Still, Gnonto showed more than enough in his cameo to be
considered a viable alternative to Aaronson as a number 10 in Farke’s starting
line-up. While he can drift in and out of games and in and out of seasons, with
eight games remaining and only two points separating Leeds at the top of the
table and Burnley in third, the challenge is there for him: Willy, the title is
there to be won and you’re more than good enough to go win it. It’s time to
step up.
That Leeds are still top on goal difference also shows the
value in coming back to earn a point rather than collapsing to defeat like last
season.
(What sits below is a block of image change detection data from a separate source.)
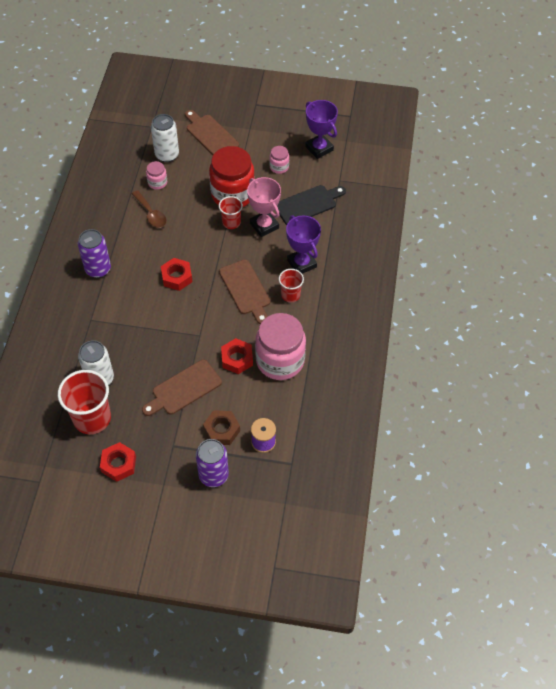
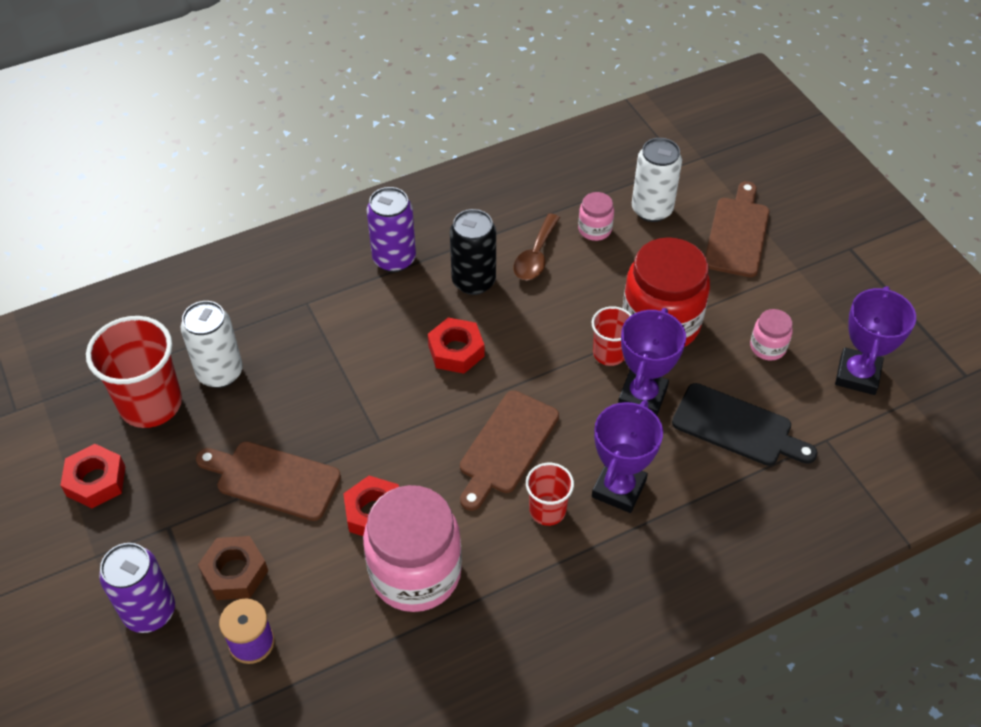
camera: 55 degrees right, 5 degrees down
pink trophy [247,177,281,237] -> purple trophy [618,308,686,416]
none -> black can [450,209,496,295]

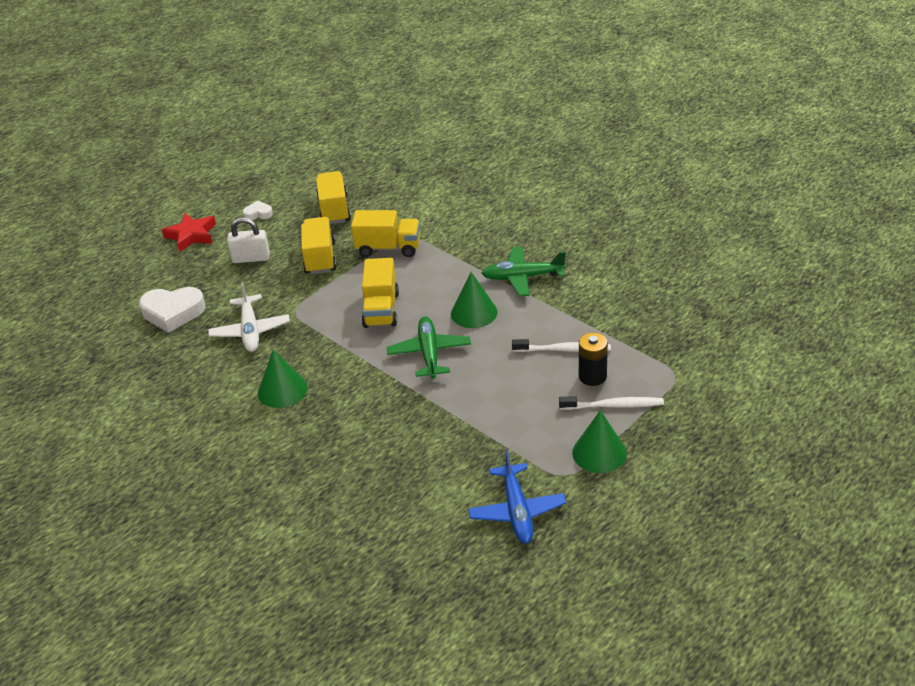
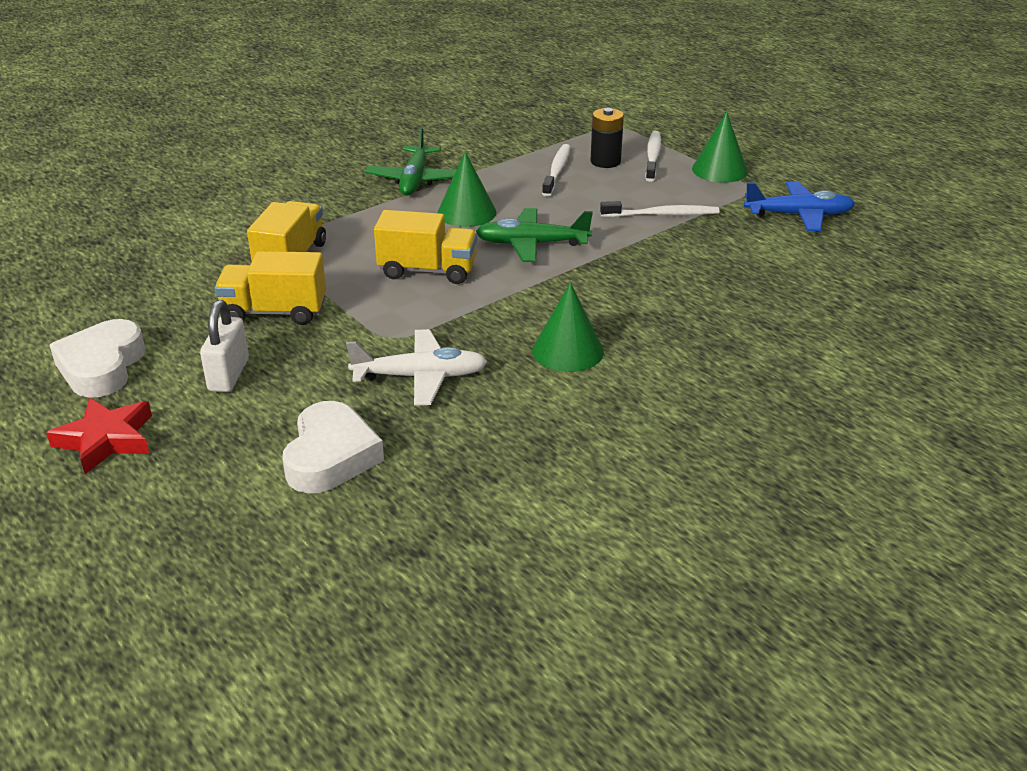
camera: 85 degrees left, 5 degrees down
white heart [243,201,273,220] -> white heart [49,319,145,398], size x1.97
yellow truck [316,171,351,224] -> none
none -> white toothbrush [600,201,719,217]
Searching for a winner, Leeds were ultimately grateful for a reflex
save from Illan Meslier and a big tackle late on from Pascal Struijk in coming
away with a draw. As I wrote following a 1-1 draw at Preston in December, after
which Farke discussed his “26 wins and several draws” blueprint for promotion:
It’s in keeping with Farke’s reputation, then, that the
difference in securing promotion might not be winning more games, but turning
some of those ten defeats Leeds suffered last season (like, say, Preston away)
into “several draws” in 24/25.
United are in an almost identical position heading into the
March international break as they were in 23/24, and the tired legs and minds
at QPR mean that if we want things to end differently this time around, now is
the moment to cross all your fingers and toes and pray to any and all gods that
everyone gets back from international duty without injury. It’s time to rest up
as much as possible over the next two weeks, because when we return the
sleepless nights are only going to get worse.